Dimenticati, apolidi. Umiliati in quella che chiunque definisce dignità, quando parla di sé. Sono gli afghani che da anni vivono intrappolati nei Balcani, 2,9 milioni, calcola l’Unhcr. Impossibilitati a muoversi, né per raggiungere il resto dell’Europa né per ritornare in Afghanistan. Stanno lì, come macchioline sbiadite sulla tovaglia a cui non si fa più caso. Proclami a parte, l’Europa non li vuole. Non li voleva ieri, non li vorrà domani, non li vuole oggi, anche se stenta a dirlo a chiare lettere.
Le donne nel campo di Vial a Chios
Colpisce la tenacia con cui le donne cercano di abbellire l'ambiente in cui sono costrette a vivere da anni. A fronte di una capienza di 1.500 persone, il campo di Vial ne ospita oltre 6mila. Quattordici bagni in tutto, 7 per sesso. Come quasi tutti gli hotspot greci, sta in mezzo a un uliveto in rovina, per 30 km tutt’intorno il nulla. Una di loro ha appena partorito un figlio. Crescerà apolide fino a data o anno da destinarsi. Ha solo un“paper” che attesta che è nato lì, a Chios, dai suoni genitori richiedenti asilo. In un angolo le donne hanno ripulito la terra da erbacce rifiuti e spurghi e allestito una cucina comune. Lì al tramonto cucinano il pane Naan, quel pane piatto, del Medio Oriente, arricchito con spezie a seconda della zona d'origine. E sorridono, persino. Chiedono come stai, si assicurano che “tu e i tuoi familiari stiate tutti bene”. Tu, non loro.
Farid, con il corpo intrappolato a Chios e il cuore a Kabul
Abbiamo raggiunto tramite video-chiamata il campo profughi dell’isola di Chios, in Grecia, per sapere come stanno vivendo il ritorno dei talebani nel loro paese di origine. Chi non sente i propri familiari da più di tre giorni piange. Chi li ha sentiti poche ore fa piange uguale. Farid ha 24 anni e ha lasciato Kabul poco più che ventenne. Dopo due anni trascorsi a Chios era a un passo dalla libertà. Gli avevano accettato la richiesta di asilo, aspettava solo il passaporto afghano, che ormai non arriverà più. Come gli altri, l’emigrazione se l’è pagata facendosi sfruttare nei paesi che attraversava, prima in Iran poi in Turchia, come panettiere e muratore. Si dispera per suo padre, ingegnere aeronautico, ma ancor più per sua madre, anche lei al servizio dell’aeronautica dei governi precedenti, che “per quanto fantocci non erano talebani”. Donna, istruita e per di più circondata da uomini perché operante in ambito militare, prettamente maschile. Una condanna a morte. Mostra orgoglioso la foto del tesserino della madre che conserva nel telefonino.

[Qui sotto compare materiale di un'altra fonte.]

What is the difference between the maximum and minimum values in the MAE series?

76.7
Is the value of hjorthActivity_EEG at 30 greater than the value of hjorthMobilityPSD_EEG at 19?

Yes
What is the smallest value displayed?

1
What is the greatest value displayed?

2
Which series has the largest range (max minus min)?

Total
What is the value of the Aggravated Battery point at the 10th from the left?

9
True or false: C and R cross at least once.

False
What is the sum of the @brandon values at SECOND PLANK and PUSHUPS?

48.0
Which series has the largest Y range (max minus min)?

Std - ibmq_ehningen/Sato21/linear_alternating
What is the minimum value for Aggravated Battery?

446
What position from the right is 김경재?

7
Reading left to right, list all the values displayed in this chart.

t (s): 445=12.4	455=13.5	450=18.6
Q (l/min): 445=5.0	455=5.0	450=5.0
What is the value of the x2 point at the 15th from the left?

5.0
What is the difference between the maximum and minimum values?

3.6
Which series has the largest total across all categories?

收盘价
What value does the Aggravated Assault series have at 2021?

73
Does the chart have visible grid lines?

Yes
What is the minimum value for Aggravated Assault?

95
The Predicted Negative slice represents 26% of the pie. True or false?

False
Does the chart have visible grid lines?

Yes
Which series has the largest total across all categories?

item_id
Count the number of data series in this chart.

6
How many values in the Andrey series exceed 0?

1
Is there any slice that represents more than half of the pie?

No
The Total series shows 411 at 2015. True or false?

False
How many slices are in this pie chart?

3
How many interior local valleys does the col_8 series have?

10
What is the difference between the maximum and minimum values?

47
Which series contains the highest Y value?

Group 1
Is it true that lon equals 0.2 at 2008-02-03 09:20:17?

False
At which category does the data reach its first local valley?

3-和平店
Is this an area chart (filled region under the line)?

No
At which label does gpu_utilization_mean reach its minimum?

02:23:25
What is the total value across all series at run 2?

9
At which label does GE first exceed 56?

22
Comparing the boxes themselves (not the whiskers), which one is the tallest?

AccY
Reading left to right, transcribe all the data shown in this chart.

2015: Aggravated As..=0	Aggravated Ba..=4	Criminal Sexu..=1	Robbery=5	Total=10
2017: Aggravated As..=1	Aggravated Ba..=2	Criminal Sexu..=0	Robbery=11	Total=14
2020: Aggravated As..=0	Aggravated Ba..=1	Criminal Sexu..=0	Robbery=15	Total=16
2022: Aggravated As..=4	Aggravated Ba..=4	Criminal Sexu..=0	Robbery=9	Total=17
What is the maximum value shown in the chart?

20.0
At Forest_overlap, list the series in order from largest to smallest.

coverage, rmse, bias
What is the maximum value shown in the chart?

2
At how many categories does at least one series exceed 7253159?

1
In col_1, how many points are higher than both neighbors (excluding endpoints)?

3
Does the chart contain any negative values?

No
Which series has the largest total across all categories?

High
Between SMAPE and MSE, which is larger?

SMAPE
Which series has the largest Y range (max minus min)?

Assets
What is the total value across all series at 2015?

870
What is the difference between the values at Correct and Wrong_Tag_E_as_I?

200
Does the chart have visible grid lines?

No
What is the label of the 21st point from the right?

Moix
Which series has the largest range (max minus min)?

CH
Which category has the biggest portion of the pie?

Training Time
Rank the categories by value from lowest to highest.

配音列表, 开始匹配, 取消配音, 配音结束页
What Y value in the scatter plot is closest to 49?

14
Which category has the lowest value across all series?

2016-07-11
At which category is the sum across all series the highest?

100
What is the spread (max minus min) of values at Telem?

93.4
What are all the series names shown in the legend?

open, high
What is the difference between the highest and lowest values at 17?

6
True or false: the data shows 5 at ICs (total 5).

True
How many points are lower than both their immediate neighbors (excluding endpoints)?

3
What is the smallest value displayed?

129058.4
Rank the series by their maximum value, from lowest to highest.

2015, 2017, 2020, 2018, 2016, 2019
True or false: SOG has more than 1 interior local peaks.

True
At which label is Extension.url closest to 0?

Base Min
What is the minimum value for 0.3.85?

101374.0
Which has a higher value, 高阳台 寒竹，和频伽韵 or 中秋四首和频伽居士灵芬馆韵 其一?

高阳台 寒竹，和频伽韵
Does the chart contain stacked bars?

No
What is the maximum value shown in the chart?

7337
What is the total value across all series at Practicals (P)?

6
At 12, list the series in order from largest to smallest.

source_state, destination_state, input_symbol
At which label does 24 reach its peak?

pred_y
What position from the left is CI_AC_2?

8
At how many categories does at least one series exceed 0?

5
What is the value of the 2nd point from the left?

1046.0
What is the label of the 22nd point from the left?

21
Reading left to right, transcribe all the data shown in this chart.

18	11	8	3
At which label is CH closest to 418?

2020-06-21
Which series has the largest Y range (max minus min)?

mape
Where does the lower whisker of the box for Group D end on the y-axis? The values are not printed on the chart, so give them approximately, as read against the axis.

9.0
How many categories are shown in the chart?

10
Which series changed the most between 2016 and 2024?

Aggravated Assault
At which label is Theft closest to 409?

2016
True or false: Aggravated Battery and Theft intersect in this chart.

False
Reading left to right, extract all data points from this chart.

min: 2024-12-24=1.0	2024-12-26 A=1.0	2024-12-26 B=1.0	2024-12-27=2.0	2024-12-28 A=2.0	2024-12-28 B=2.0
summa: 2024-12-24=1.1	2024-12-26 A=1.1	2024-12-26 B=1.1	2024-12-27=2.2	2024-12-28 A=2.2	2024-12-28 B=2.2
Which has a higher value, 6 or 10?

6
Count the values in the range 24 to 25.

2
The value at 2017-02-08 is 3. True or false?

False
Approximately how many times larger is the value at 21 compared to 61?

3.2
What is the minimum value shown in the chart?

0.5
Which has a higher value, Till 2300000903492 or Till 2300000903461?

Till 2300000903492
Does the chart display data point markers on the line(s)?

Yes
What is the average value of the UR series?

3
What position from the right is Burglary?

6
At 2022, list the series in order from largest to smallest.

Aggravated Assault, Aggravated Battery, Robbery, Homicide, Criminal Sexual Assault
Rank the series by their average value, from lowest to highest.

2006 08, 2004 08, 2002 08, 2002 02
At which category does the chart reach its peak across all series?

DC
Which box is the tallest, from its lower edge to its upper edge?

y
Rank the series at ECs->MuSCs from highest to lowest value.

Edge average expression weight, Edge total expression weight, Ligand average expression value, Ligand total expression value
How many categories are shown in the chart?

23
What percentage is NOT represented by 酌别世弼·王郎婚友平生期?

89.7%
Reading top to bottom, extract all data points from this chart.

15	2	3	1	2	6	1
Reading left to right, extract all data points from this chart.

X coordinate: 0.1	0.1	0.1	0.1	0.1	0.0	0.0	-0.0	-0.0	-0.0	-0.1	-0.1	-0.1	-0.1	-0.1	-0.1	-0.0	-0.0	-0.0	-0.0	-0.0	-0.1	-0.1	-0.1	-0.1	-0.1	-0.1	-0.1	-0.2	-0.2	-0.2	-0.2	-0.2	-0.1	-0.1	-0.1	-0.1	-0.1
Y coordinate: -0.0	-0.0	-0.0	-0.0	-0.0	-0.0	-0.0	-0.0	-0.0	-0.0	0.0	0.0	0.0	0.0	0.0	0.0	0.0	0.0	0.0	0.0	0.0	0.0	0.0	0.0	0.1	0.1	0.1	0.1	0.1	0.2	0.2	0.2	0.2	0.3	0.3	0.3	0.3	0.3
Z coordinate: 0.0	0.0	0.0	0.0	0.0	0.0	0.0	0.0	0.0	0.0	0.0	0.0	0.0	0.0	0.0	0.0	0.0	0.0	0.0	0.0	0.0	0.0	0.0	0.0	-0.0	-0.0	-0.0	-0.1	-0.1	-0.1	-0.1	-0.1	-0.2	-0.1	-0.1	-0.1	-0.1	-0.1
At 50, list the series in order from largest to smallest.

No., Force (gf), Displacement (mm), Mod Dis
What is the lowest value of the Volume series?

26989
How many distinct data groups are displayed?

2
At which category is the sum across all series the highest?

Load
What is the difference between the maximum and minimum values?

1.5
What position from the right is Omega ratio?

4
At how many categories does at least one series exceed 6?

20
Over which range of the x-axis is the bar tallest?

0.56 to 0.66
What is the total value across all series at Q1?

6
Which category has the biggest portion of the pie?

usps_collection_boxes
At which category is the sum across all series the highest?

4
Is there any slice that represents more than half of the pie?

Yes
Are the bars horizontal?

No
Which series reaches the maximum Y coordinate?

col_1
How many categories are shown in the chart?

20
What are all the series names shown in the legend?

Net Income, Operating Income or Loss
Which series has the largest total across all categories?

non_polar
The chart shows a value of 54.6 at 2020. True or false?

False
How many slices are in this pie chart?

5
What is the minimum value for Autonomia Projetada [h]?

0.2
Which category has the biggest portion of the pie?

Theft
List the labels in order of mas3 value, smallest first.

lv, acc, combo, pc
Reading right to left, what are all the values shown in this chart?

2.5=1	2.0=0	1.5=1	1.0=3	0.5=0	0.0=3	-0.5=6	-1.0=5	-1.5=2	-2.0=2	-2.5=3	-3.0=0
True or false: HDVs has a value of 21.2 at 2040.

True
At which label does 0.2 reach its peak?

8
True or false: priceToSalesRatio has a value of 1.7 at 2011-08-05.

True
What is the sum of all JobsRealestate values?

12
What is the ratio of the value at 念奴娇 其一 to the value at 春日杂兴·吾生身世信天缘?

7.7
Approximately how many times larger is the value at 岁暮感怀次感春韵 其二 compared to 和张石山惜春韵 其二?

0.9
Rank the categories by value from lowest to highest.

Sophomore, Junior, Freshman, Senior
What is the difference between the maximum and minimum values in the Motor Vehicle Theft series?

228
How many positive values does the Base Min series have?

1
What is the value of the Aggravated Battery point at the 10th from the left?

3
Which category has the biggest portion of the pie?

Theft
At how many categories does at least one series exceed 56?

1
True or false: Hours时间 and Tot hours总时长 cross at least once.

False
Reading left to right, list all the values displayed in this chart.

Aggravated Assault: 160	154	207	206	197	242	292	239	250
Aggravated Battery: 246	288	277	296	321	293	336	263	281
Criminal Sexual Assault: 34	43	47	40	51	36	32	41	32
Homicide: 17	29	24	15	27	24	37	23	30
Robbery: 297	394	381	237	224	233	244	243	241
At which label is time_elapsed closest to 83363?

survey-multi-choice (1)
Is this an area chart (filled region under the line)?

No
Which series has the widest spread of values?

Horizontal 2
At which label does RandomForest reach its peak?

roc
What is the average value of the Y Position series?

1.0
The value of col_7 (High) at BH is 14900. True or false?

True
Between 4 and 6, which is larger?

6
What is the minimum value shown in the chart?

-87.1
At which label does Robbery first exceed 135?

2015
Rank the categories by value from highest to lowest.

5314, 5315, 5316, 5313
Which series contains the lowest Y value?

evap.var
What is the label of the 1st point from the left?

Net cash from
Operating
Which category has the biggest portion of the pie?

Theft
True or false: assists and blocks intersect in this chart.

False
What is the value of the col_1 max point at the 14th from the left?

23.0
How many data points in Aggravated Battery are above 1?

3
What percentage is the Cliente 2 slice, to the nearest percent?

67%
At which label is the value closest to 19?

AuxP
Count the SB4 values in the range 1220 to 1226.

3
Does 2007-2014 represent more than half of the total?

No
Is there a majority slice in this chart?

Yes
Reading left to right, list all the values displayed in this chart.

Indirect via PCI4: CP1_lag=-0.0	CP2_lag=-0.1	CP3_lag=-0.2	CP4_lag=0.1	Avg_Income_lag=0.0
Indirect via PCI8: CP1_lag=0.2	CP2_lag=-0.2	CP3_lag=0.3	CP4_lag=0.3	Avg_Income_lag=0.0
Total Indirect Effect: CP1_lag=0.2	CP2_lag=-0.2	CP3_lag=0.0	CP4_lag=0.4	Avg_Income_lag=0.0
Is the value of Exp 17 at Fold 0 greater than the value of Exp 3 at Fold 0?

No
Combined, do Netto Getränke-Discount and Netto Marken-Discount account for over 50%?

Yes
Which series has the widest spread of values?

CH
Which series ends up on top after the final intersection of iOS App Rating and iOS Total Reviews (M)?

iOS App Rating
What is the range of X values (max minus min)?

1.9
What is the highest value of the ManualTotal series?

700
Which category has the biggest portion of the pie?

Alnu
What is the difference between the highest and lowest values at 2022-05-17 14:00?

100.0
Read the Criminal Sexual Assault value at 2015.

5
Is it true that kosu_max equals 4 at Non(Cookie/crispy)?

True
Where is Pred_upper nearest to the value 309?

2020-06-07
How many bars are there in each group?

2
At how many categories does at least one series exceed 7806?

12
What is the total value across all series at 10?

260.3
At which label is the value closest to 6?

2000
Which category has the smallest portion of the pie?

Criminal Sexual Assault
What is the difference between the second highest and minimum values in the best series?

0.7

I numeri dell'ipocrisia dell'Europa
Negli ultimi 12 anni le autorità europee hanno negato l’asilo a 290mila richiedenti asilo afghani. Di questi, 46mila avevano meno di 14 anni, 20mila erano bambine, circa 25mila avevano tra i 14 e i 17 anni e 30mila erano donne adulte. Tra il 2008 e il 2020, stando alle elaborazioni di Ispi, circa 70mila cittadini afghani sono stati riaccompagnati dalle forze di polizia in Afghanistan. Svettano per rimpatri forzati il Regno Unito (15.000), la Svezia (9.900) e la Germania (8.500).
Asgi, l’Associazione per gli studi giuridici sull’immigrazione ha recentemente sottolineato l'assurdità dei cavilli burocratici che rallentano e addirittura impediscono il rilascio dei documenti per i cittadini afghani, in particolare il Regolamento n. 539/2001 che impone uno specifico visto di ingresso in Europa. Ora più che mai alcune pratiche, una su tutte il ricongiungimento familiare, devono essere semplificate. Perché Farid possa riabbracciare sua madre è necessario “trasferire alle rappresentanze consolari italiane nei Paesi limitrofi anche le competenze relative al rilascio di visti”. Ma l'Europa si è dimenticata Farid nei Balcani.